**** Text passage

If your aim is to reduce your company’s liabilities, then avoid using the same account you use for your personal emails for setting up your cloud-based server. In the long term, you will be thankful for taking such route.
The best way known to date to secure your information is to restrict access via encryption. How does this work? You can use the services of Cloud Protection Apps to generate passwords and key sequences for the files to be uploaded. That way, content can only be accessed through your account or your personal password.
On this behalf, cloud storage services like Mega have introduced such protection means by encrypting all data to be shared, and the reason why you can’t get your content back in case you lose your password: accounts only have one chance of setting a password, and once access is lost, no one can access the data stored on the server.
Setting Levels of Access
Another common practice applied for many fields and that can be easily introduced for Cloud storage is the restriction of access through a hierarchy. Since the nature of cloud storage allows people to log from anywhere to access your data, enforce the security of your files by requesting unique login credentials for accessing the content in question.

********
**** Provided data

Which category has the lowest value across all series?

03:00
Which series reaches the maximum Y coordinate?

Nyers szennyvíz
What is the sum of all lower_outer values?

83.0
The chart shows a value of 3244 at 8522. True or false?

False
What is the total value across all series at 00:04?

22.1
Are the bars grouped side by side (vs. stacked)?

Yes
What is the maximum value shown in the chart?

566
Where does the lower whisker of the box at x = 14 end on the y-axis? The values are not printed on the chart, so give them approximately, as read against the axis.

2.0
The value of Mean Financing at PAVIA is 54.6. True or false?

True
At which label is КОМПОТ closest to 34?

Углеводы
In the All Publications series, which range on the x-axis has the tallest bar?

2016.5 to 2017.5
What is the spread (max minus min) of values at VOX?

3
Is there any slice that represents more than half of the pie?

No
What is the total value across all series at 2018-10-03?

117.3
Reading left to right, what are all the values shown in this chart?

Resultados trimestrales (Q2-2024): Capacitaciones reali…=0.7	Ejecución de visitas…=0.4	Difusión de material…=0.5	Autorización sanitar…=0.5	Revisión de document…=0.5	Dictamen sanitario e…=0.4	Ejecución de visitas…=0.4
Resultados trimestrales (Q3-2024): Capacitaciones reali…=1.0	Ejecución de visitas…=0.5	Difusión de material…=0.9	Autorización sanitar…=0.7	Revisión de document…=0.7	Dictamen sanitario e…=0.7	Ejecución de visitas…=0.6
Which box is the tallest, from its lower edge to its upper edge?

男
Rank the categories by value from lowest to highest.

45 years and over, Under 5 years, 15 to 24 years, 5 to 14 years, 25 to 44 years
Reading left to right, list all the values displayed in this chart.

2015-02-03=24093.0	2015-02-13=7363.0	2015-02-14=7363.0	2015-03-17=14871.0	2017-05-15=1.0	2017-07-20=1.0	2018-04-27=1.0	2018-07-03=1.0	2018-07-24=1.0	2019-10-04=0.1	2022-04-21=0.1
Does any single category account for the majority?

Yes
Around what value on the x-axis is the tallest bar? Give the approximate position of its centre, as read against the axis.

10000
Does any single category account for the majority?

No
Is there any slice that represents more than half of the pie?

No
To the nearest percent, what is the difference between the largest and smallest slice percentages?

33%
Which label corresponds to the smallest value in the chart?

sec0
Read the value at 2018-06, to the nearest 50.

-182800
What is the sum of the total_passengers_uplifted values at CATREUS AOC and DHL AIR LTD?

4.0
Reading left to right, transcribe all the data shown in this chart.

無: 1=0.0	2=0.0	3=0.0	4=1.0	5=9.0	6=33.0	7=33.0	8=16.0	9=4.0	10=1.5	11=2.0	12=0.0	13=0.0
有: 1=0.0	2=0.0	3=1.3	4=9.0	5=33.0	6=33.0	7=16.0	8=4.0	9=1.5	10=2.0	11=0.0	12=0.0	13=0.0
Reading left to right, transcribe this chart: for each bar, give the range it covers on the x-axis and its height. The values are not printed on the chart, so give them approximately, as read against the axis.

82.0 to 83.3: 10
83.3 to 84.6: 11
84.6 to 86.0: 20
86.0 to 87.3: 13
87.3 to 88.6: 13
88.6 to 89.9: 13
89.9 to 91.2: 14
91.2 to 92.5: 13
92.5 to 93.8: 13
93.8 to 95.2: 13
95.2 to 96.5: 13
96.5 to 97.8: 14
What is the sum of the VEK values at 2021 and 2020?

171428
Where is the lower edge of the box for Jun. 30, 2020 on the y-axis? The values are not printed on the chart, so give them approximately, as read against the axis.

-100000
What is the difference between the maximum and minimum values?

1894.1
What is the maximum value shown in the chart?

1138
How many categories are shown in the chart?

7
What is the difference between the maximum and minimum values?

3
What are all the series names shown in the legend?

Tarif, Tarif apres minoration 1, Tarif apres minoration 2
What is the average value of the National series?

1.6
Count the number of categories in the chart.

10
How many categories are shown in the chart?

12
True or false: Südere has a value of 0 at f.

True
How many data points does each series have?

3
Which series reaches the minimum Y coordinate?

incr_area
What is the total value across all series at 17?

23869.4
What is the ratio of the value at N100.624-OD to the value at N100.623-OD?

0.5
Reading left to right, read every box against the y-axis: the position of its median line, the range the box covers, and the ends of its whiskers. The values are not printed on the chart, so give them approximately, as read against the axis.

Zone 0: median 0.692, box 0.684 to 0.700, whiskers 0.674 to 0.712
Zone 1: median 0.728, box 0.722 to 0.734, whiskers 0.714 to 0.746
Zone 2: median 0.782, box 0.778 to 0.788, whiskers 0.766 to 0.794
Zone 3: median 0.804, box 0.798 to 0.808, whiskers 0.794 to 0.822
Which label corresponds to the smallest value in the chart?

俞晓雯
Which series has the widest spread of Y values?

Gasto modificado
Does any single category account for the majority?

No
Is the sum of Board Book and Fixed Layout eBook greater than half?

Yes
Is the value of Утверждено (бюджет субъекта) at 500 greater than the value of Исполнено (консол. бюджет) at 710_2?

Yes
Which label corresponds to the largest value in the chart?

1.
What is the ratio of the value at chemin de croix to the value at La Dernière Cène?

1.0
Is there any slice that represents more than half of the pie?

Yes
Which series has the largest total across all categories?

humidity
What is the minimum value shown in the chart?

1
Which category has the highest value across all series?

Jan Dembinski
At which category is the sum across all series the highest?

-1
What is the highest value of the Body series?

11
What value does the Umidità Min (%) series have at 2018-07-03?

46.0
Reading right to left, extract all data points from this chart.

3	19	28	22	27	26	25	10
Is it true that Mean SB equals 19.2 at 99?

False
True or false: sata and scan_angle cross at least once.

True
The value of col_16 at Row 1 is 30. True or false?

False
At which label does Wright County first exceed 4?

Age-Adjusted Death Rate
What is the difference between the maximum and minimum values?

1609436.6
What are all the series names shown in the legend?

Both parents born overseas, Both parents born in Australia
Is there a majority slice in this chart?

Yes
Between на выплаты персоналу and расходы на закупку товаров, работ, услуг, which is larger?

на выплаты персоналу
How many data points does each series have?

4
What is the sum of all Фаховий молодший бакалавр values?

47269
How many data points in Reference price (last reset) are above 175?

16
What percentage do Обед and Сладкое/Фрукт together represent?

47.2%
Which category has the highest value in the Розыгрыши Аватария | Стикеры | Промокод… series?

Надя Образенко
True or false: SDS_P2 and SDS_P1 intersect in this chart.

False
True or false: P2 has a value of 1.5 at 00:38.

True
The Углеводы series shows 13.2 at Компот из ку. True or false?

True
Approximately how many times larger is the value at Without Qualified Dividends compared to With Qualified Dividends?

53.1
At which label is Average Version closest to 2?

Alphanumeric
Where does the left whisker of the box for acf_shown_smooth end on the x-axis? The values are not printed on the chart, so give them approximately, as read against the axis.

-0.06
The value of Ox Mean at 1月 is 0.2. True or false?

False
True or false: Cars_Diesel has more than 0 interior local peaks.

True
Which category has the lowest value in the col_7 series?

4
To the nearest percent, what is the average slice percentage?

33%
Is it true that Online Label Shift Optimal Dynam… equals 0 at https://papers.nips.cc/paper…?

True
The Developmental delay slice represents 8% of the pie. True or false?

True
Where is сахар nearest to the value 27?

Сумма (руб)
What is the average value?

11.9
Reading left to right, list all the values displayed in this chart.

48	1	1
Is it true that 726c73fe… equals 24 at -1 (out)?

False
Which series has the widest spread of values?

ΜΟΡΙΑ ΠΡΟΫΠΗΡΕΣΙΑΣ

********

Check your understanding =
• A. What does the cloud storage security passage give as the best way known to date to secure information?
• B. Extend the passage on cloud storage security, picking up after its final sentence.
The entries above play no part in what follows.

Responses in order =
• A. Restricting access via encryption.

• B.
You can easily do this by setting different passwords for the content to be stored according to the sensibility of the data in question in regards to your company. Data that should be shared among working peers has to be stored with one password, whereas sensitive data whose leak could potentially damage your company has to be protected with another password. A master access password (or admin password if you like this term) also needs to be set for managing everything that’s going on with your data. To avoid a potential password mess, you can just create an interface that requires a login from users to access the data, setting different privileges for the accounts in question according to the user’s role in your company.